Uma vida doce-amarga
Uma vida doce-amarga
No ano de 2022, comemorou-se o centenário da Semana de Arte Moderna. Entre as publicações do ano, merece destaque a biografia de Tarsila do Amaral, escrita pela historiadora Mary de Priore, intitulada Tarsila – Uma vida doce-amarga (José Olympio, 2022, 144 p). Dada a fluidez do texto, traço típico da autora, bem como o número pequeno – mas suficiente – de páginas, Priore opta por não dividir a obra em capítulos, narrando a vida da pintora de modo a manter a curiosidade acerca da biografada, famosa pelo quadro Abaporu e por seu relacionamento conturbado com o escritor Oswald de Andrade.
De família privilegiada até a pobreza. De um grande vigor até a decadência. A vida de Tarsila nos parece sob o olhar da historiadora realmente doce-amarga. Amores correspondidos e não correspondidos, numa época em que o desquite e o divórcio representavam um grande fracasso para as mulheres. Arte não bem compreendida, num momento de grande efervescência e reinvenção artístico-cultural. Vale lembrar que, embora não tenha participado da Semana de 1922, Tarsila manteve contato com Anita Malfati, Mário de Andrade, entre outros que compuseram o Movimento Modernista.
Casou-se aos 20 anos com um primo rico, André Teixeira Filho, em um casamento arranjado e forçoso. Pouco depois, engravidou e se separaram, pois ele não aceitava bem a relação de Tarsila com a arte. Isso custou à pintora a rejeição de muitos familiares e o falatório da sociedade paulista. Após André, a artista ainda foi abandonada mais três vezes, por diferentes companheiros, sendo um deles Oswald de Andrade, conhecido como oportunista, que a deixou repleta de dívidas...

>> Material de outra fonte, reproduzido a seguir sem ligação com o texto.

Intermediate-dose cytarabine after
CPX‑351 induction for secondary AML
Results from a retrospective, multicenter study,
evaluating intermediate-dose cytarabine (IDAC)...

A sensação que temos ao ler a biografia é de que estamos em uma montanha-russa, em que os altos e baixos da vida da pintora contribuíram para dar-lhe uma força que retirava dos mil tons de suas telas e das amizades que cultivou ao longo da vida. Destaca-se que "Tarsila sofreu a intolerância de uma sociedade que vivia de aparências. Hipócrita. De homens e mulheres machistas. Gente que só reconheceu seu talento e suas qualidades depois que ela sorveu os frutos mais amargos da vida. A lição que Tarsila parece deixar é a de que o sofrimento não abate".
Além de desvalorizada como mulher, engana-se quem pensa que a pintora teve uma vida gloriosa. Ela viveu até seus últimos dias tendo que vender seus quadros sob encomenda, às vezes os oferecendo como moeda de troca. Também a artista foi perseguida por acreditarem estar associada à polícia política de Getúlio Vargas.
De formação católica, segundo Mary del Priore, Tarsila não era revoltada apesar de todos os infortúnios, era gentil, “de uma bondade extraordinária. Nunca deixou de ajudar as pessoas, mesmo quem as abandonou, incluindo os ex-maridos. Dá uma impressão que ela sempre vencia as dificuldades pela fé”, diz a biógrafa em entrevista ao jornal Metrópoles. E é pela fé que a pintora encontra forças para administrar o luto pela neta e pela filha Dulce, desta vez recorrendo ao Espiritismo, com auxílio do médium e amigo, Chico Xavier.
Sem o reconhecimento que merecia, Tarsila termina a vida pobre, em uma cadeira de rodas, vítima de uma cirurgia, e falece aos 83 anos após um procedimento na vesícula, em 17 de janeiro de 1973. Por ironia, sua mais famosa tela, “Abaporu”, é avaliada em cerca de 40 milhões de dólares!!! Comprado em 1995 por US$1,3 milhão pelo empresário Eduardo Constantini, o quadro hoje está no Museu de Arte Latino-Americano de Buenos Aires (MALBA).
Por fim, no anexo do livro, é possível encontrar fotos raras de Tarsila e alguns registros de publicações em jornais sobre sua produção, bem como sobre o seu falecimento. Tarsila não foi uma mulher à frente do seu tempo, ela viveu em um tempo atrasado, ou melhor, com muitas mentes de pensamento tardio.
Leo Barbosa é professor, poeta, escritor e revisor de textos.